15.3 Inverted Pendulum Cart
Classic underactuated nonlinear plant with linearization
\[ A = \begin{bmatrix} 0 & 1 & 0 & 0 \\ 0 & 0 & -mg/M & 0 \\ 0 & 0 & 0 & 1 \\ 0 & 0 & (M+m)g/(M\ell) & 0 \end{bmatrix}, \quad B = \begin{bmatrix} 0 \\ 1/M \\ 0 \\ -1/(M\ell) \end{bmatrix}. \]Discretize at 100 Hz. Stabilize the upright equilibrium by LQR state feedback with \( Q = \operatorname{diag}(10, 1, 100, 1) \) and \( R = 1 \); build a reduced-order observer driven by cart position and pendulum angle measurements. Use a swing-up controller (energy-based nonlinear law) until the pendulum is within the linear region, then switch to the stabilizing LQR. Saturation of the motor is explicit; anti-windup on the integral of cart-position error prevents wind-up during swing-up.
Chapter 16: Summary and Study Checklist
16.1 Essential Concepts
- Sampled-data systems are hybrid: continuous plant plus discrete controller plus sampler plus hold.
- Aliasing is a hardware problem; anti-alias filters are not optional.
- Z-plane stability is the unit disk; the mapping \( z = e^{sT} \) links domains.
- Pulse transfer functions for ZOH-sampled plants are computed by \( (1-z^{-1}) \mathcal{Z}\{G(s)/s\} \).
- Discretization by Tustin preserves stability and maps frequencies through a warping relation.
- Direct z-domain design (root locus in z, Truxal, pole placement) avoids emulation artifacts when sample rate is close to the bandwidth.
- System identification produces a model that matches the hardware you have, not the one you wish you had.
- Nonlinearities (saturation, deadband, backlash, quantization, limit cycles) require specific analytical tools (describing functions, phase portraits, Lyapunov).
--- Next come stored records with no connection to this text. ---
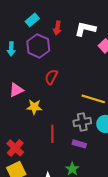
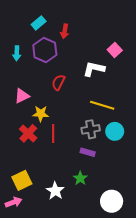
white L-shape: (85, 29) -> (94, 69), moved
red line: (52, 134) -> (53, 133), moved
red cross: (15, 148) -> (28, 133), moved

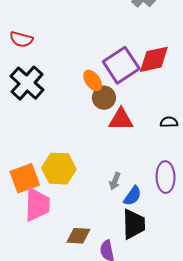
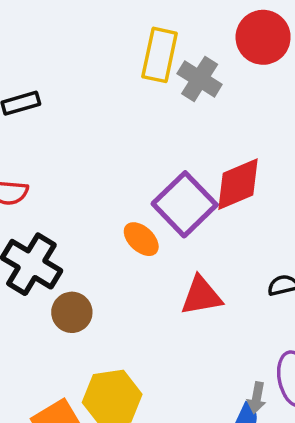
brown circle: (104, 98) -> (72, 312), moved
gray arrow: (115, 181) -> (257, 398), moved

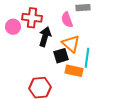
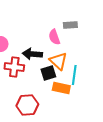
red cross: (32, 18) -> (14, 67), moved
black arrow: (45, 37) -> (32, 54), turned -102

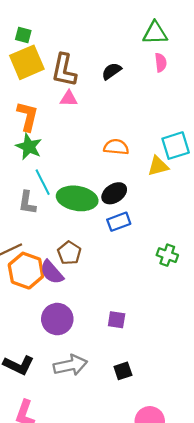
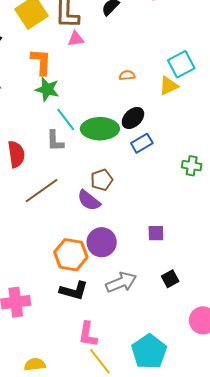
orange semicircle: (116, 147) -> (127, 75), size x0.7
brown pentagon: (69, 253) -> (102, 180), turned 30
orange hexagon: (26, 271) -> (71, 255), moved

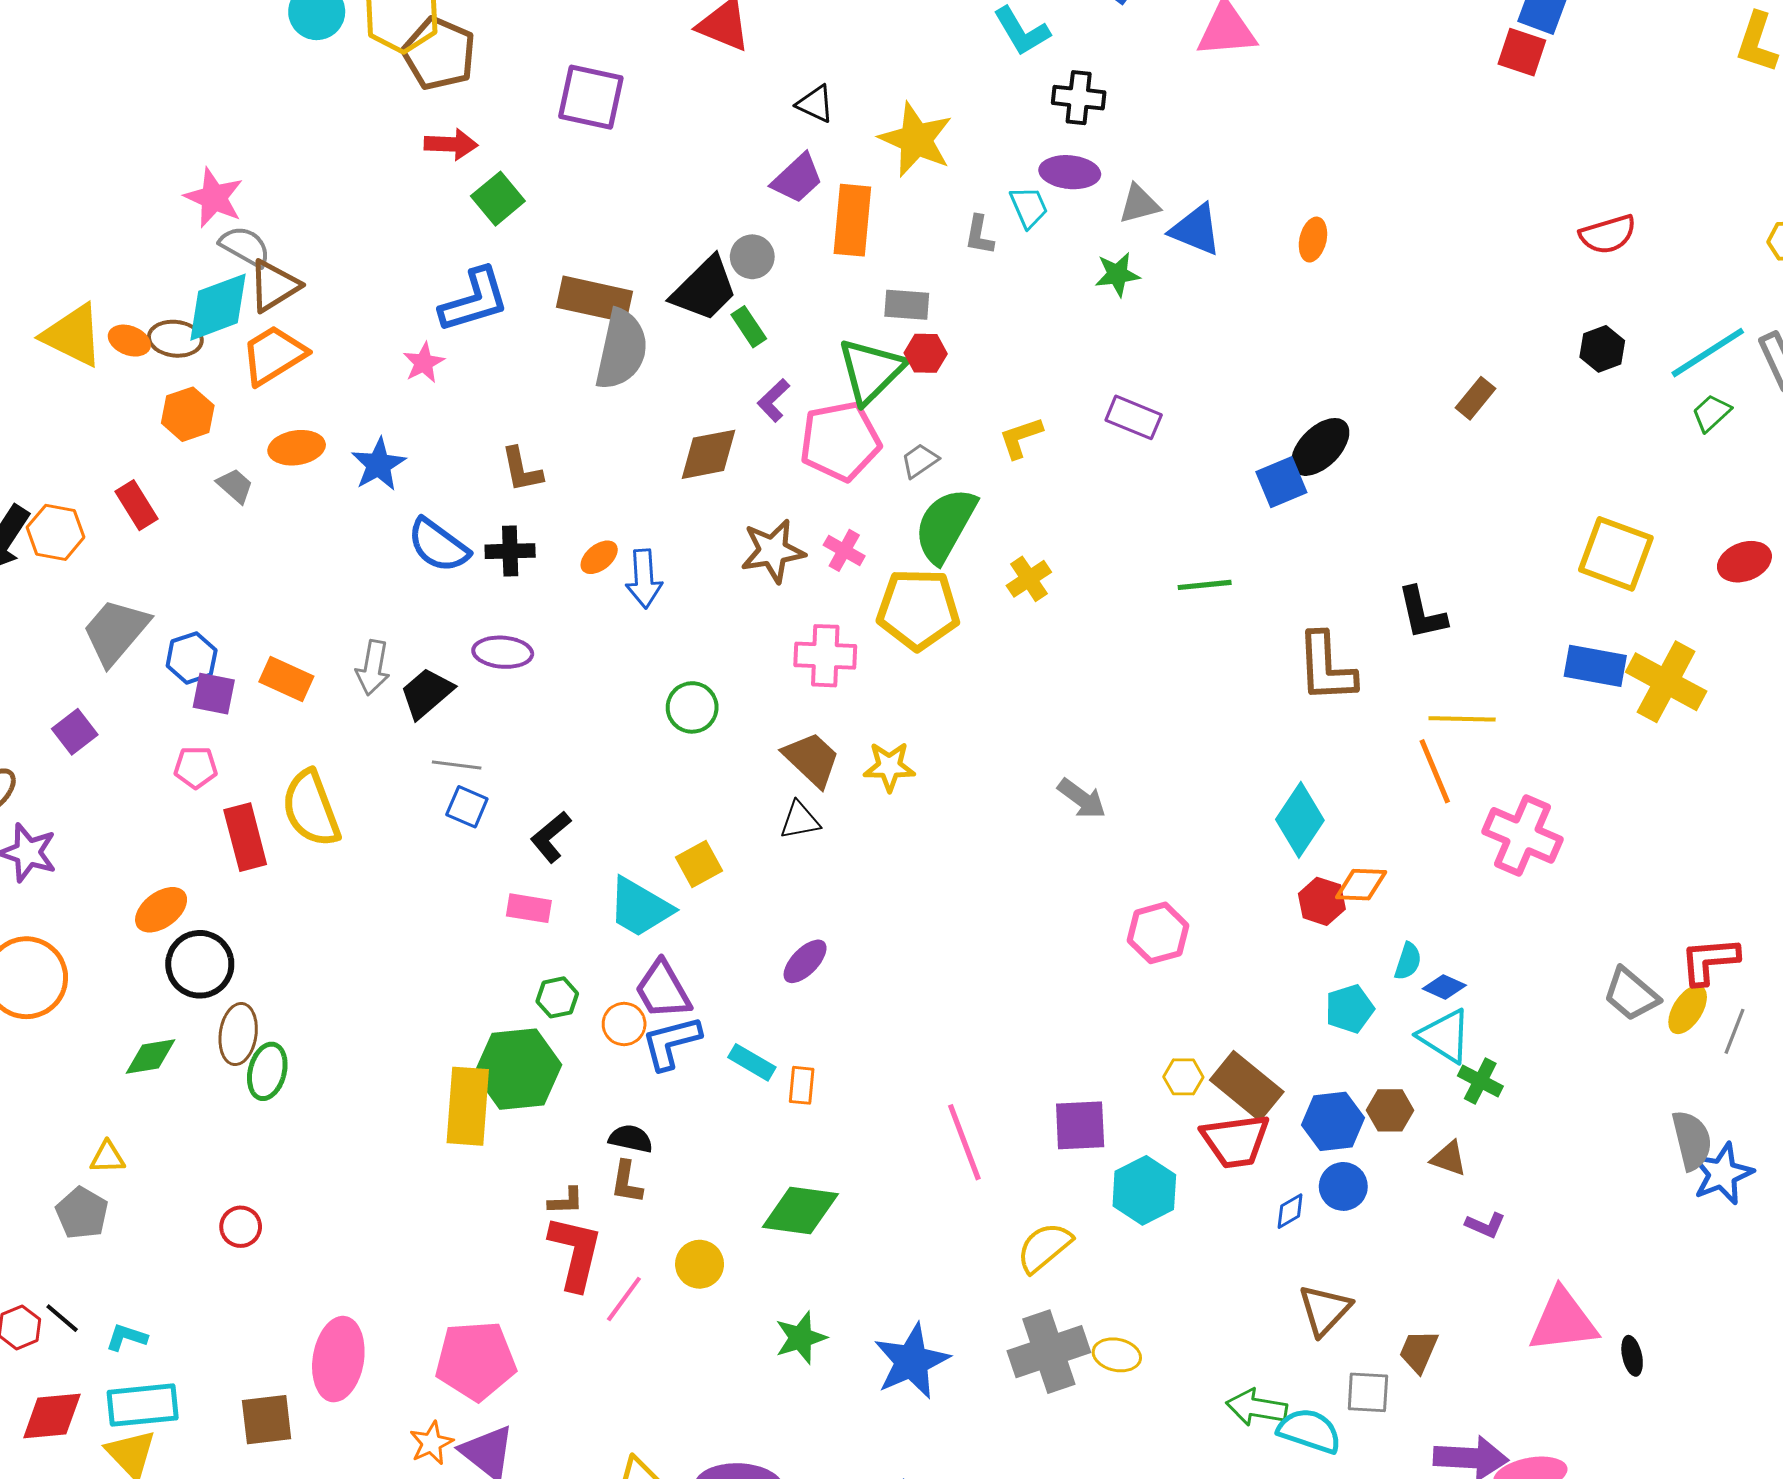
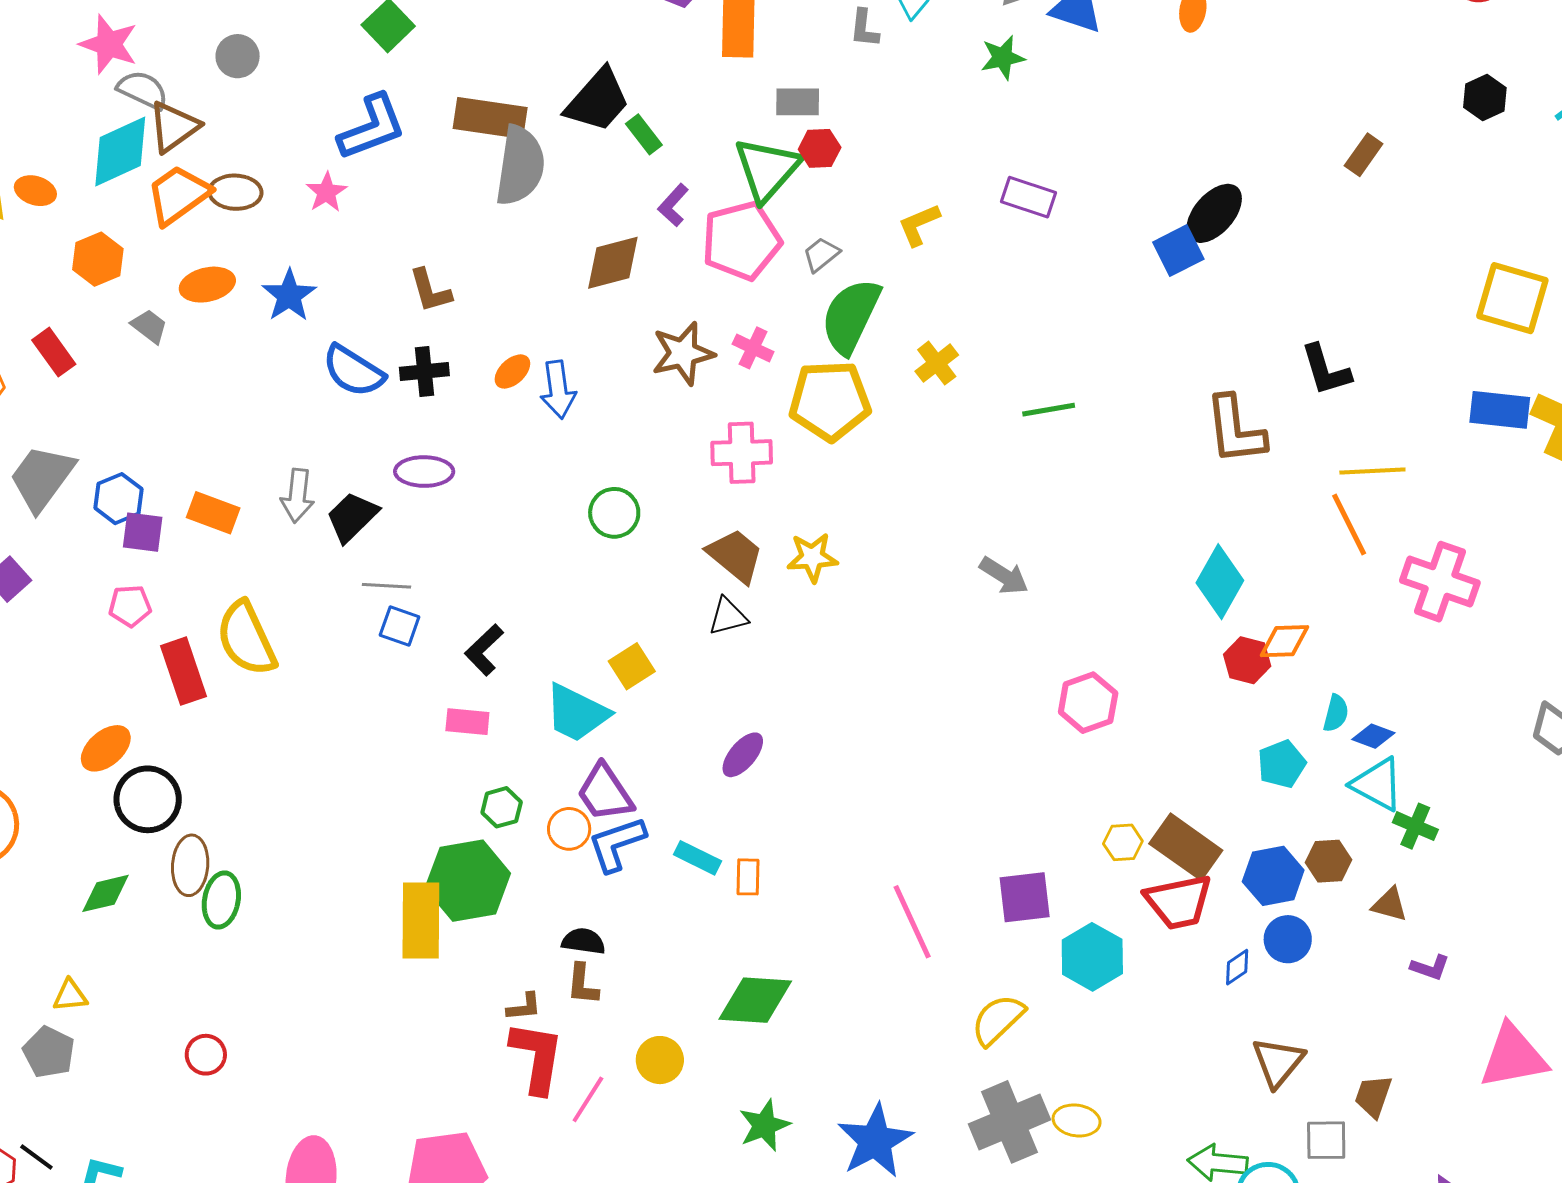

- Implementation details — computation delay, fixed-point arithmetic, task scheduling — are part of the design, not an afterthought.
16.2 Canonical Exam-Style Problems
- Given a continuous plant and sampling period, derive \( G(z) \) via ZOH and analyze closed-loop stability using the Jury test for a proportional controller.
- Design a digital PID by Tustin for a first-order plant; evaluate steady-state error, phase margin, and overshoot.
- Discretize a continuous state-space model exactly; place closed-loop poles by Ackermann’s formula; design a reduced-order observer.
- Estimate ARX parameters from a given dataset by least squares; validate residual whiteness.
- Apply the describing function method to a relay-plus-integrator loop; predict limit-cycle amplitude and frequency.
- Translate a controller between s, w, and z using bilinear maps with prewarping.
- Analyze the effect of a half-sample computation delay on an otherwise designed loop; compensate by observer-based prediction.
16.3 What to Remember
Digital control is not continuous control plus a sampler. It is a self-contained discipline with its own stability region, its own transforms, and its own pitfalls. The concepts compound: sampling creates aliasing, aliasing forces anti-alias filters, filters introduce phase lag, phase lag demands lead compensation, lead compensation in discrete time amplifies noise, noise amplification demands derivative filters, derivative filters introduce new poles, and every step must stay inside the unit disk. Master the chain, and the physical plant at the end of the chain — whether gear-train, piezoelectric stage, quadrotor, or surgical robot — yields to rigorous, repeatable design.